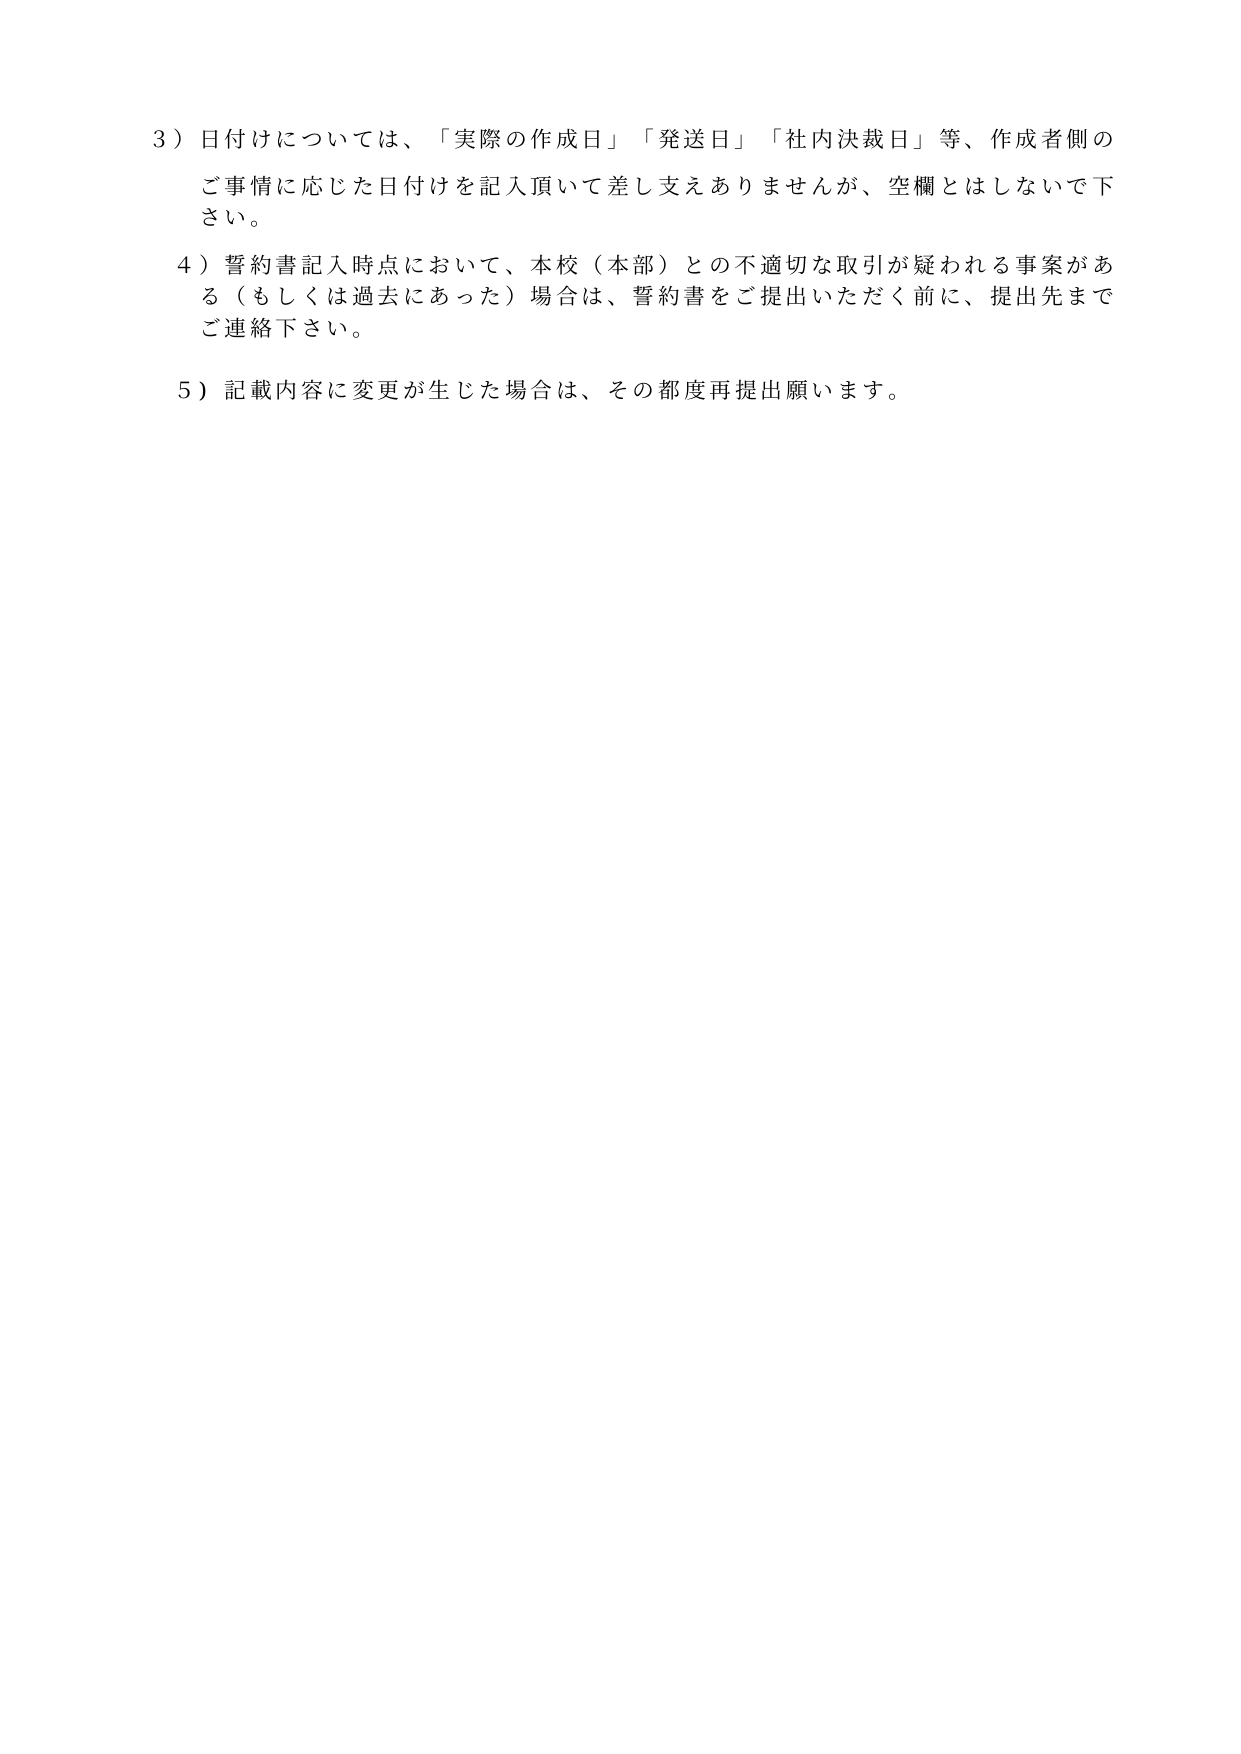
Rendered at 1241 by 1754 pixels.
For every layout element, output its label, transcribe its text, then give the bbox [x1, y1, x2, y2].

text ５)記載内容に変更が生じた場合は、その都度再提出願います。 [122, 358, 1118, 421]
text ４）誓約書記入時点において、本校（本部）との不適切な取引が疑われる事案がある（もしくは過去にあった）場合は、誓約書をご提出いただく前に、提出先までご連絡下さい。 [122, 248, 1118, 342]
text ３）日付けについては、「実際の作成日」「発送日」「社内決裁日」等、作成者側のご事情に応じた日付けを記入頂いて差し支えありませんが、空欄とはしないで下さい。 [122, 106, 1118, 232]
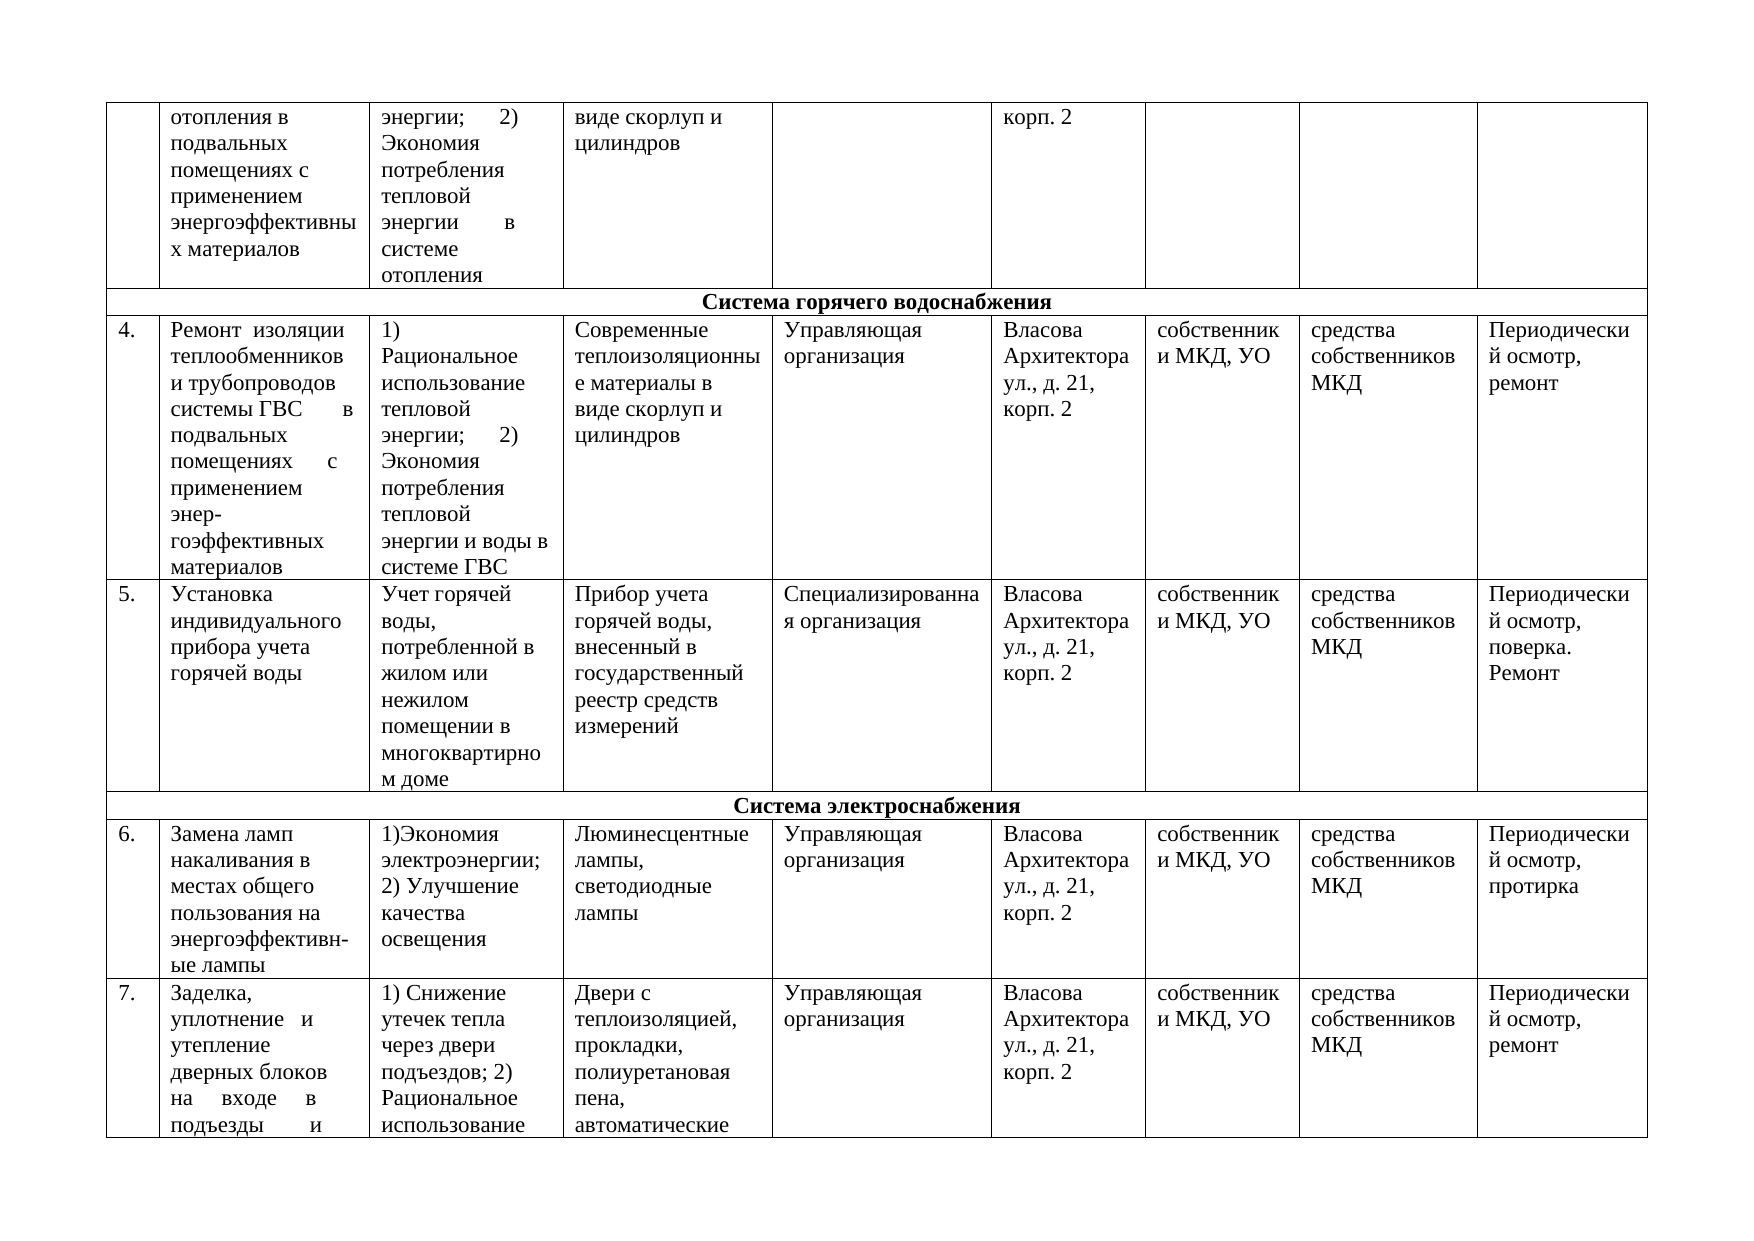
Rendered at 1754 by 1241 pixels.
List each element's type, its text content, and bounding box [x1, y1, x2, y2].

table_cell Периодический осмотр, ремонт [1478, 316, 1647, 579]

### Task prompt
Extract every line from the one containing "List each element's" through the last line of the data, inclusive, exactly as written.

### Answer for this exercise
List each element's type, its text content, and bounding box [x1, y1, x2, y2].

table_cell Периодический осмотр, ремонт [1478, 316, 1647, 579]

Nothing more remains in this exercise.